Empeñada en revertir esta lógica, hace poco rescaté las cajas donde guardamos las pertenencias de mis abuelos, ya fallecidos. Entre otras cosas, apareció la “cartilla militar de tropa” de él, prueba irrefutable de que había terminado la mili y, en cualquier momento, lo podían reclutar para alguna empresa bélica dentro de un ejército que había asesinado o condenado a la pobreza a su familia. La guerra, pensé, quizá sea el mecanismo más poderoso con que construir millones de seres desarraigados y, aunque solo suelen contarse las víctimas mortales, el mayor daño lo carga el superviviente, mutilado de un soporte para sus pies vencidos. Hoy recuerdo esta escena sobrecogida ante las imágenes que nos llegan de Gaza. Hay judíos que se han opuesto a la matanza indiscriminada de palestinos, quizá apoyándose en su identidad que viene de la diáspora y un reconocimiento de la injusticia desproporcionada pese a los terribles atentados de Hamás; hay voces internacionales, entre ellas la ciudadanía protagonista de concentraciones masivas por el alto el fuego, exigiendo una solución pacífica que dignifique la historia de Palestina, la nación sin territorio fijo, condenada a errar de un lado a otro o a llenarse de cadáveres.

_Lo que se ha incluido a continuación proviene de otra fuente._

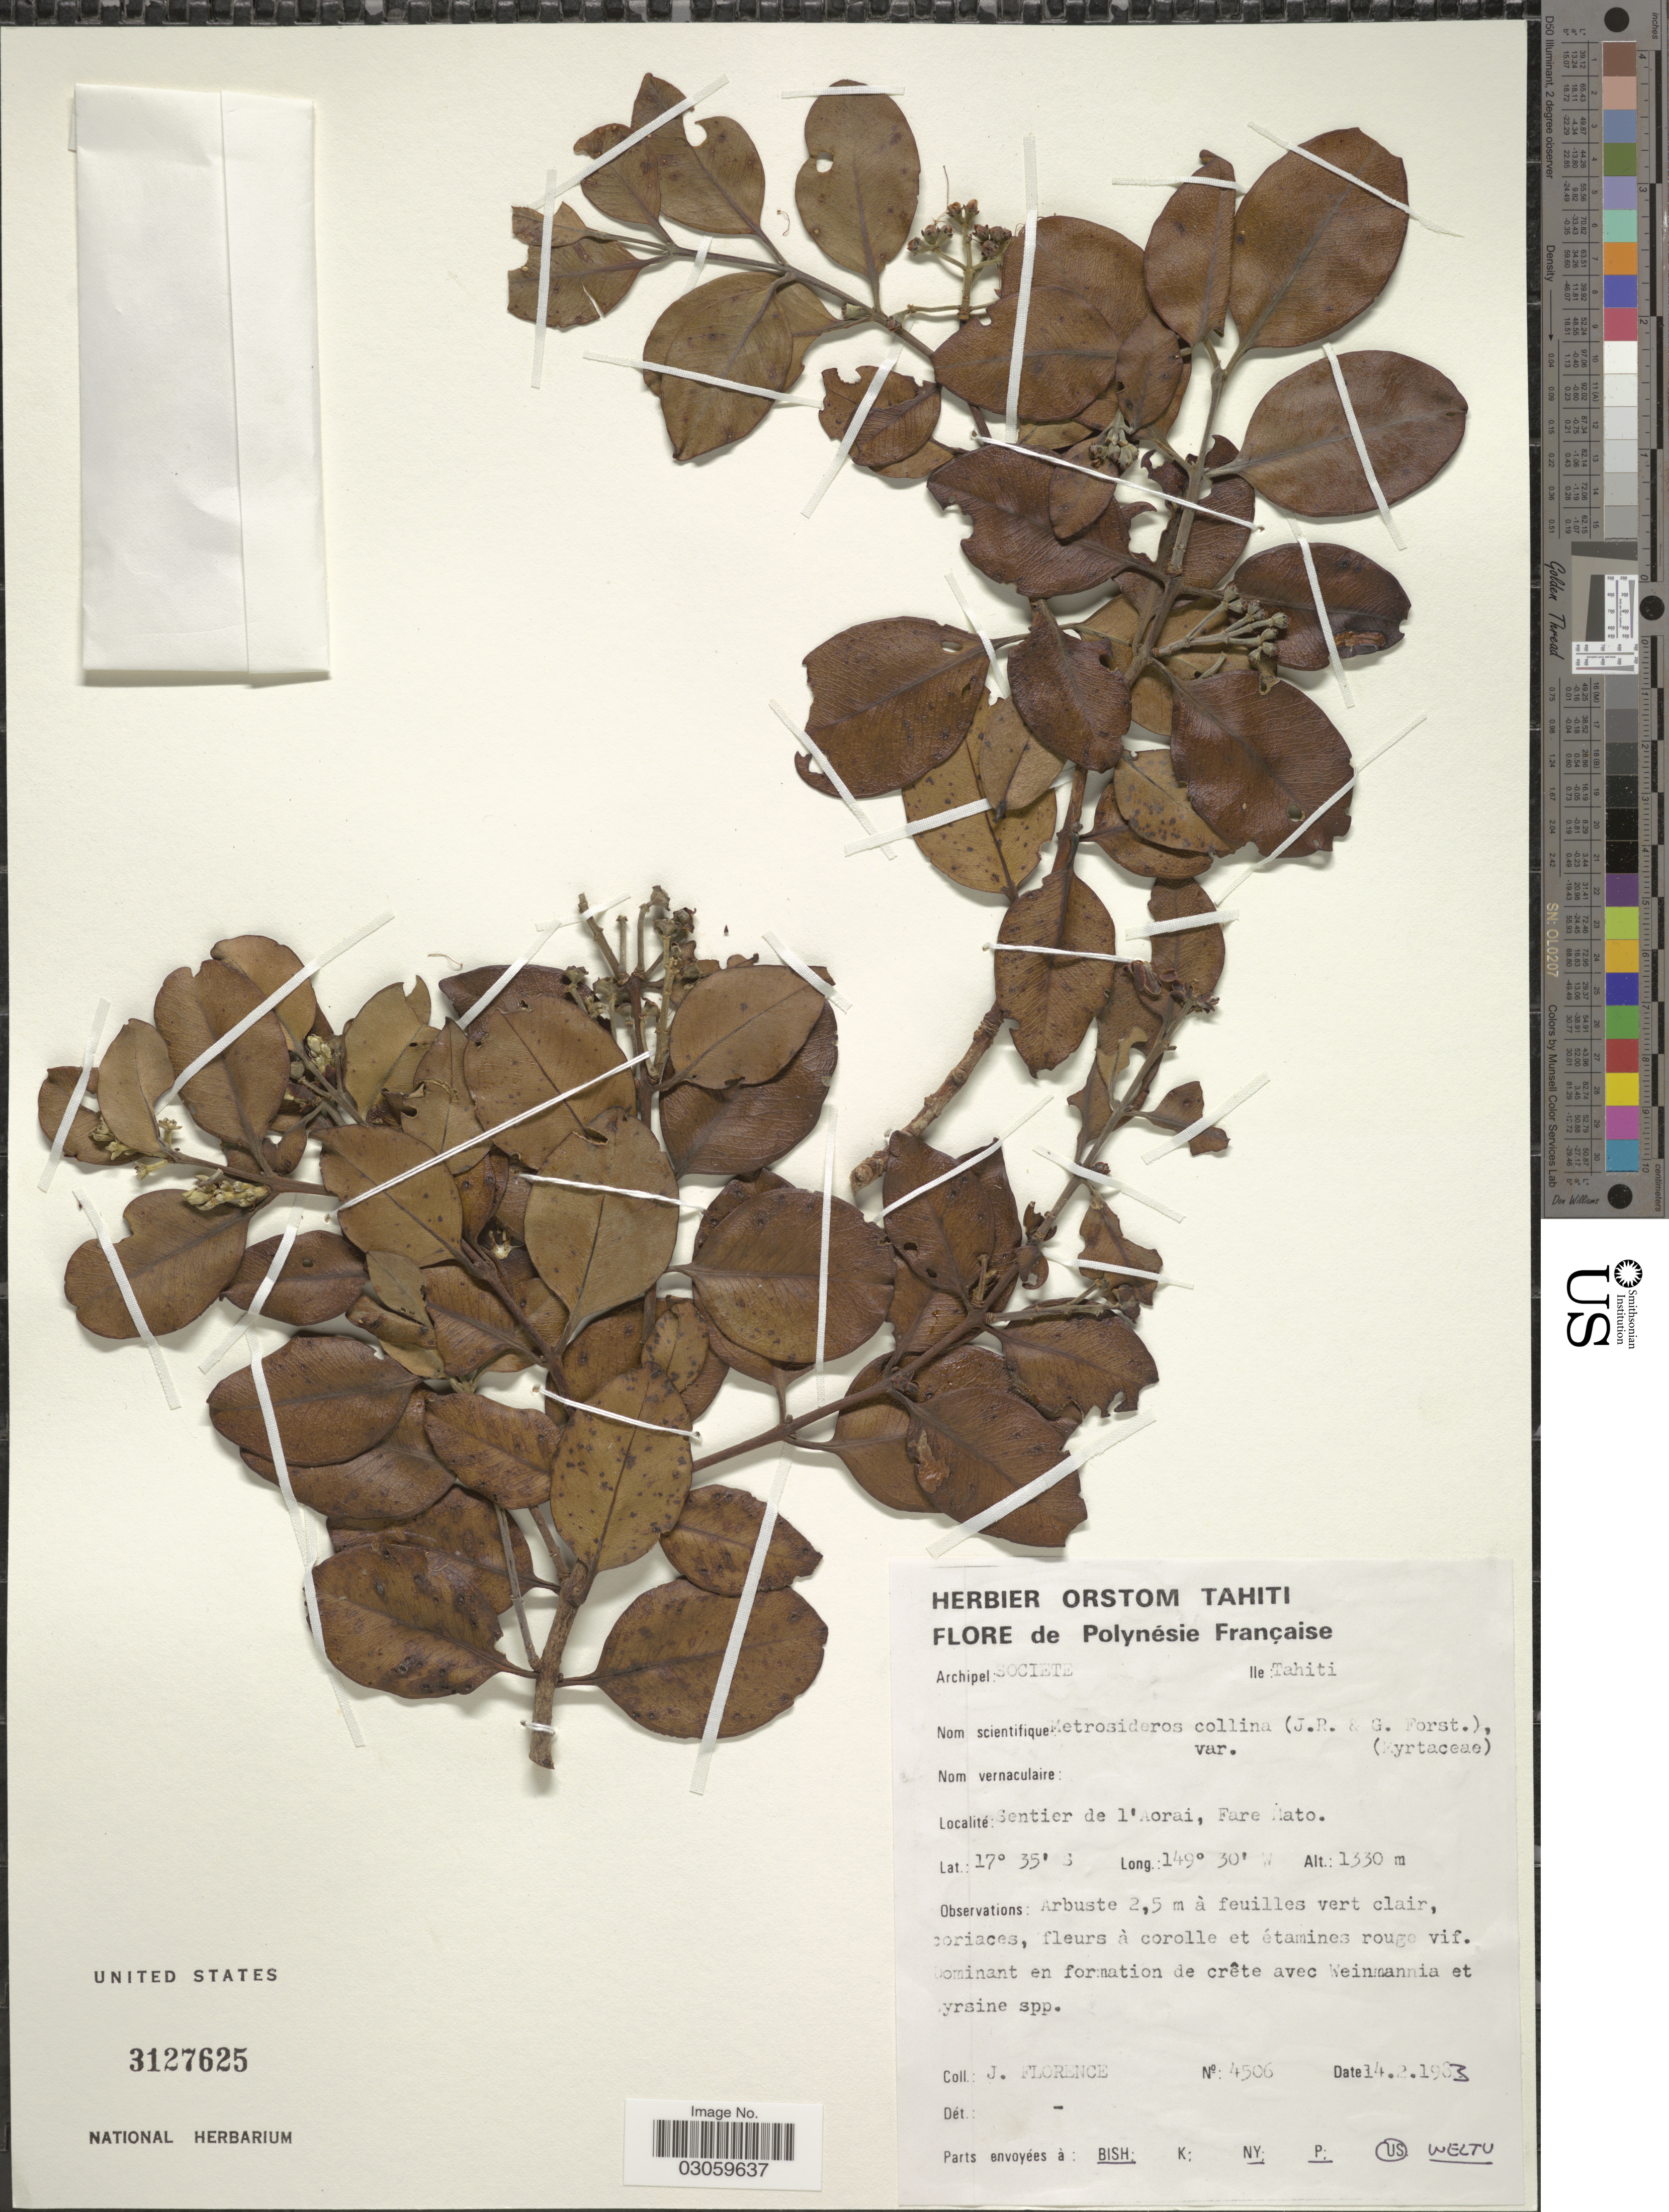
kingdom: Plantae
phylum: Tracheophyta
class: Magnoliopsida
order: Myrtales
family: Myrtaceae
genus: Metrosideros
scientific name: Metrosideros collina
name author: (J.R. Forst. & G. Forst.) A. Gray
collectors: J. Florence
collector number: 4506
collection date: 1983-02-14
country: French Polynesia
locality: Polynésie Française. Archipel: Societe. Ile: Tahiti. Sentier de l'Aorai, Fare Mato.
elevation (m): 1330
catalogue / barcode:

Da pavor comprobar que siglos de luctuosos desgarros no constituyen aprendizaje ninguno; que ni la experiencia ancestral de tanto exilio ni la emergencia climática —de por sí, una amenaza para nuestros pies faltos de lar donde aterrizar, como diría Bruno Latour— han forjado un mantillo de sentido común, fértil, receptáculo de riegos que no sean de sangre. Ahora creo que, si durante años he permanecido loca por enraizarme, pendiente de un sol que no salía, se debía no sólo al trauma personal, sino también a la constatación de lo mucho que se han acelerado las perversas lógicas políticas y económicas que condenan a tantas personas al ostracismo hasta el punto de carecer de un rincón para plantar la semilla. Tierra, casa y oficio, raigambre afectiva y cultura, ¡no era tan difícil! Pero hemos decidido destruirlo todo.